[TEXT PASSAGE]

Apathy was also significantly associated with a greater likelihood of progressing to death. Work by Cunha and Trinta [23] in Brazil pointed out that 4.6% of patients declared themselves extremely depressed and 35.5% felt unmotivated to perform daily activities, revealing great apathy. This is probably due to persistent arthralgia that usually affects multiple joints causing functional loss, reduced quality of life and symptoms of asthenia, depression, and anxiety [24].

This study detected significant association of chronic kidney disease as a factor that increased the likelihood of death in chikungunya, probably due to a central component of kidney injury. This same finding was observed in other studies, such as that by Brito [25], in which some deaths occur indirectly due to infection mainly resulting from decompensation of previous comorbidities, which include patients with kidney, heart or lung diseases [26]. Comorbidities such as hypertension and diabetes are associated with greater chronicity as well as with worse outcomes or with increased pain severity [17]. It is known that hypertension and diabetes are predictive factors for the progression of kidney disease and that there is decompensation of underlying diseases in patients with CHIKV infection [21,27]. This can be a contributing factor to severe evolution in these patients [17], especially when these comorbidities are decompensated [28].

With regard to pre-existing cardiovascular diseases, heart failure, systemic arterial hypertension (SAH) and chronic heart disease were recognized in the study as factors associated with death from chikungunya. This observation is in line with what has been documented by Alvarez et al. [19] who identified that patients with cardiovascular comorbidities showed faster deterioration and worse prognosis. It should be added that as recorded in the work of Azevedo, Oliveira & Vasconcelos [29], chikungunya can still present cardiac alterations, especially myocarditis, pericarditis, and dilated cardiomyopathy. One of the explanations for this cardiovascular impairment is the possible cardiac tropism of CHIKV, which upon penetrating myocytes generates direct damage to muscle fibers, culminating in an inflammatory response which results in damage to cardiac tissue and necrosis [19,30].

[/TEXT PASSAGE]

▸ **REQUIRED ACTION 1**
In the passage on chikungunya deaths, what percentage of patients in the Brazilian work by Cunha and Trinta felt unmotivated to perform daily activities?
▸ **REQUIRED ACTION 2**
Write the next part of the passage on chikungunya deaths, picking up after its final sentence.

[DATA SHOWN]

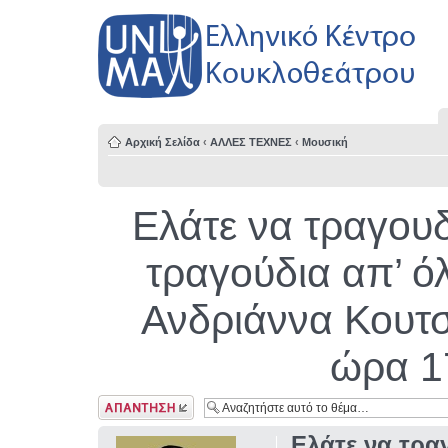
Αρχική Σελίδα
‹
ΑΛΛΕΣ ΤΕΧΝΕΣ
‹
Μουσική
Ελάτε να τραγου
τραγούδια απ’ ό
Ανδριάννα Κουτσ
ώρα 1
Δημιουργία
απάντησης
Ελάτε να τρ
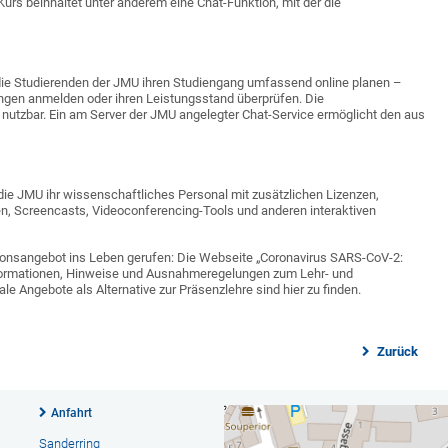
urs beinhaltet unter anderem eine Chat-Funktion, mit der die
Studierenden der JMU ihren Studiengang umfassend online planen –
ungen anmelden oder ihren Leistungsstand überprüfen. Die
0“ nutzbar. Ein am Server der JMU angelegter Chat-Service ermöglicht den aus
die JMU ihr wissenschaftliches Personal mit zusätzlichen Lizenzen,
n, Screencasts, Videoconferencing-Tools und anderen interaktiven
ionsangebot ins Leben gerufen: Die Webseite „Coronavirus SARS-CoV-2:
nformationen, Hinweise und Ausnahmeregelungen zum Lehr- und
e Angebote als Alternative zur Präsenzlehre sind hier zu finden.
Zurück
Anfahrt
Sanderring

[/DATA SHOWN]
[DATA SHOWN]

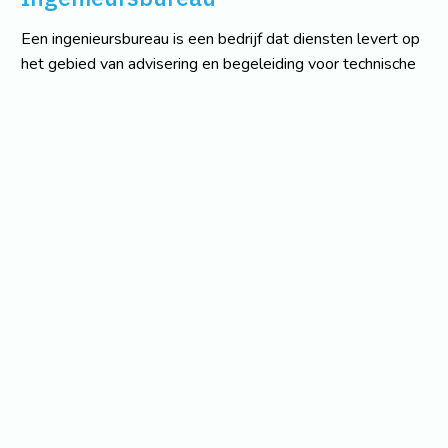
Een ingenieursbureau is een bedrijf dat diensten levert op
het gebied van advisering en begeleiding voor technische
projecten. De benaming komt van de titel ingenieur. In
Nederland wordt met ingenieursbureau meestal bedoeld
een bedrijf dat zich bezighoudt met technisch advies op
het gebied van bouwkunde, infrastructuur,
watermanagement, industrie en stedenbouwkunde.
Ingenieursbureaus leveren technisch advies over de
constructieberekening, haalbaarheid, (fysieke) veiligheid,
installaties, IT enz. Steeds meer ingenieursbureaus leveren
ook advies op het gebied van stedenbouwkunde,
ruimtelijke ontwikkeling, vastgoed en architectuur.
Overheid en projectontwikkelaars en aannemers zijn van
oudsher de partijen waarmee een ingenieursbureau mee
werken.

[/DATA SHOWN]
[DATA SHOWN]

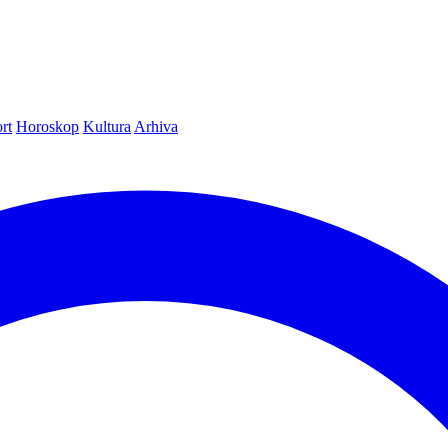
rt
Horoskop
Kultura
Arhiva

[/DATA SHOWN]

▸ **EXPECTED OUTPUT 1**
35.5%

▸ **EXPECTED OUTPUT 2**
In this study, itching and retro-orbital pain were considered protective factors against death from chikungunya. Retro-orbital pain is a symptom reported in other cases [31]. This finding is justified because both symptoms are self-limiting occurring in the acute phase of the disease and lasting approximately 1 week when IgM anti-CHIKV antibodies appear [32]. On the other hand, these are symptoms very often reported in patients with dengue or Zika [33] and may be associated with false-positive cases. In addition, according to the study by Caglioti et al. [34], most eye manifestations have a benign course with complete resolution and preservation of vision.

We demonstrated that prior presence of arthritis significantly increased the likelihood of progressing to death. Despite the persistence of musculoskeletal complaints being the main characteristic of chikungunya, there are some factors that are associated with a worse prognosis. Some studies show that prominent joint involvement in the acute phase (joint edema and stiffness, polyarthritis, tenosynovitis) can be a marker for worse disease progression [35]. Therefore, prior presence of arthritis may have contributed to patients having worse outcomes. This may be due to direct tissue damage induced by the virus; long-term persistence of CHIKV infection in tissues with concomitant inflammation; and activation of autoimmune responses [36].

We found a set of laboratory markers that can be important markers of poor prognosis and that are found in blood counts, this being an examination that is part of the routine investigation of any infectious condition. Among the markers of poor prognosis are leukocytosis and leucopenia, as well as thrombocytopenia, neutropenia, and lymphopenia. These laboratory findings have already been described as severity markers in patients with dengue fever, another arbovirus disease very common in Brazil [37]. It is well established that laboratory abnormalities are observed in CHIKV infection with a direct correlation with higher viral load [38]. It is important to highlight that patients with thrombocytopenia are often patients with worse prognosis both in the pediatric population and in adults [16,39,40]. Leukopenia has also been associated with greater severity and need for hospitalization [18]. Changes in liver enzymes, increased urea creatinine and elevated CRP were also good predictors of death and should be considered in the presence of a patient with clinical suspicion of chikungunya. There is also evidence that patients with CHIK may go on to suffer albuminuria, hematuria, nephritis, kidney damage and other kidney function abnormalities [19,28]. We report here that renal markers such as creatinine and urea showed significant alteration.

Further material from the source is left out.